● **Records for this task**:
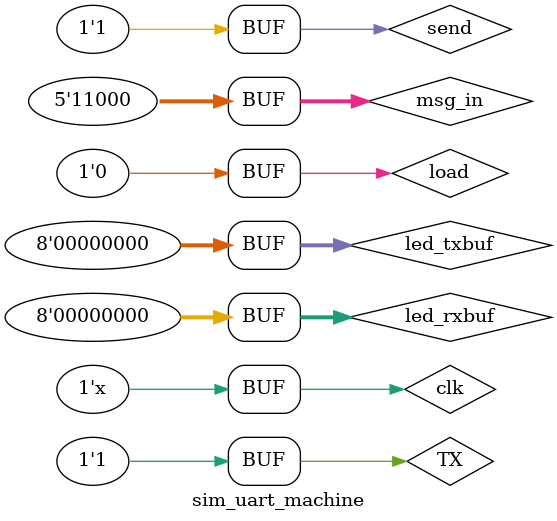
<source format=sv>
`timescale 1ns / 1ps


module sim_uart_machine();

logic clk = 0;
logic TX = 1;
logic [4:0] msg_in = 5'b10111;
logic load = 0;
logic send = 0;
logic [7:0] led_rxbuf = 0;
logic [7:0] led_txbuf = 0;

uart_machine #(.BAUD_CYCLE_COUNT(30)) dut(.clk(clk), .load(load), .send(send), .RX(TX), .msg_in(msg_in), .TX(TX)); 

always begin #5 clk = ~clk; end

initial begin
#100 load = 1;
#50 msg_in = 5'b11000;
#250 load = 0;

#200 send = 1;
end

endmodule

</source>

● **Task requirements**: Retype, exactly as shown, the lines from the one with "logic [4:0] msg_in = 5'b10111;" through the end of the records.

● **Task output**:
logic [4:0] msg_in = 5'b10111;
logic load = 0;
logic send = 0;
logic [7:0] led_rxbuf = 0;
logic [7:0] led_txbuf = 0;

uart_machine #(.BAUD_CYCLE_COUNT(30)) dut(.clk(clk), .load(load), .send(send), .RX(TX), .msg_in(msg_in), .TX(TX)); 

always begin #5 clk = ~clk; end

initial begin
#100 load = 1;
#50 msg_in = 5'b11000;
#250 load = 0;

#200 send = 1;
end

endmodule

</source>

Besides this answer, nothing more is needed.